• _Objective_
Extract the full passage below on National Aviation Week and early flight firsts, reproducing it word for word.

• _Document segment_
-=-=-
This week is National Aviation Week, built around Friday’s upcoming National Aviation Day, first proclaimed in 1939 by President Franklin Roosevelt.  Roosevelt issued the proclamation to designate the holiday to coincide with the anniversary of Orville Wright‘s birth on August 19, 1871.

And although the Wrights’ epic flight at Kitty Hawk in 1903 gave the state one of its most memorable mottos — First in Flight — there are even more flight “firsts” that contribute to that distinction.

Photograph of Belvin Maynard, William Kline, and Trixie

Photograph of Belvin Maynard – and his dog Trixie – and William Kline, ca. 1910. Republished in NCpedia courtesy of Digital Forsyth.

Here’s just a sampling of some of the “firsts”, and you can find more information by following the links to NCpedia:

  • 1873: Henry Gatling’s hand-cranked monoplane was flown near Murfreesboro; claimed to be the first plane built in the U.S.
  • 1903: The Wrights flew the first manned and powered airplane at Kitty Hawk.
  • 1903: Georgia Ann Thompson — better known as Tiny Broadwick in NCpedia — became the first woman to make a parachute jump from an airplane. Broadwick is also credited with being the first person to make a free-fall descent and for troubleshooting a near-disaster that lead to the invention of the rip-cord.
  • 1907: Luther Paul’s twin-rotor unmanned helicopter the Bumble Bee flew in Carteret County; claimed to be the first helicopter flight in the U.S.
  • 1919: Belvin Maynard, born in Sampson County, set a record for 318 consecutive loops in 67 minutes at an airfield in France. For a time Maynard was known as the “greatest pilot on earth” and has also been credited with performing the first in-flight wedding in 1922 (although this detail has not been proven!).
-=-=-
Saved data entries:

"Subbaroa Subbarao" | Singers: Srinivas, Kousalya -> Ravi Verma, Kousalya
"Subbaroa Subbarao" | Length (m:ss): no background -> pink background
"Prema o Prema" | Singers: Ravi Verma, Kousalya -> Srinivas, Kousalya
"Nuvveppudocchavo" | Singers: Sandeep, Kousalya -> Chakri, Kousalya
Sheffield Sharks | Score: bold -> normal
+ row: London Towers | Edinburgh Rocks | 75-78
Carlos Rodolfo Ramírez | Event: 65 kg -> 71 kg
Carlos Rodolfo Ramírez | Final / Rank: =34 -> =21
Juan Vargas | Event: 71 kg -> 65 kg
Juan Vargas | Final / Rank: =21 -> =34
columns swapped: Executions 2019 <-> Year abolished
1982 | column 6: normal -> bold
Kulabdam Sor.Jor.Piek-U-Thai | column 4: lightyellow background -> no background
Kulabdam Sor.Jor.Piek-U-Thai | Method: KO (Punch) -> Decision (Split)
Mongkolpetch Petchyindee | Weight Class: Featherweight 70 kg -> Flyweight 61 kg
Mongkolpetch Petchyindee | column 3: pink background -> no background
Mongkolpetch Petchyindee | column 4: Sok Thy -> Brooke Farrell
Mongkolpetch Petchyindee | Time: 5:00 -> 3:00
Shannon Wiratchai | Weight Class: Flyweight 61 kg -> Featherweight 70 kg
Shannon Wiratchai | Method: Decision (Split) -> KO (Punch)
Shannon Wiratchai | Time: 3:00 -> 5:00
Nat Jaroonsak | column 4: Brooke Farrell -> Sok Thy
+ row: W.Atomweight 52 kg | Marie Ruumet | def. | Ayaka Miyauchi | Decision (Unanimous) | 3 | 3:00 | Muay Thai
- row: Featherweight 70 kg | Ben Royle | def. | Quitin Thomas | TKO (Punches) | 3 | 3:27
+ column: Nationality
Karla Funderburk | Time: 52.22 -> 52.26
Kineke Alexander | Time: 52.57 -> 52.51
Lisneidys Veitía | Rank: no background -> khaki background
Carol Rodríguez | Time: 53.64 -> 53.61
-=-=-
• _Solution to this task_
This week is National Aviation Week, built around Friday’s upcoming National Aviation Day, first proclaimed in 1939 by President Franklin Roosevelt.  Roosevelt issued the proclamation to designate the holiday to coincide with the anniversary of Orville Wright‘s birth on August 19, 1871.

And although the Wrights’ epic flight at Kitty Hawk in 1903 gave the state one of its most memorable mottos — First in Flight — there are even more flight “firsts” that contribute to that distinction.

Photograph of Belvin Maynard, William Kline, and Trixie

Photograph of Belvin Maynard – and his dog Trixie – and William Kline, ca. 1910. Republished in NCpedia courtesy of Digital Forsyth.

Here’s just a sampling of some of the “firsts”, and you can find more information by following the links to NCpedia:

  • 1873: Henry Gatling’s hand-cranked monoplane was flown near Murfreesboro; claimed to be the first plane built in the U.S.
  • 1903: The Wrights flew the first manned and powered airplane at Kitty Hawk.
  • 1903: Georgia Ann Thompson — better known as Tiny Broadwick in NCpedia — became the first woman to make a parachute jump from an airplane. Broadwick is also credited with being the first person to make a free-fall descent and for troubleshooting a near-disaster that lead to the invention of the rip-cord.
  • 1907: Luther Paul’s twin-rotor unmanned helicopter the Bumble Bee flew in Carteret County; claimed to be the first helicopter flight in the U.S.
  • 1919: Belvin Maynard, born in Sampson County, set a record for 318 consecutive loops in 67 minutes at an airfield in France. For a time Maynard was known as the “greatest pilot on earth” and has also been credited with performing the first in-flight wedding in 1922 (although this detail has not been proven!).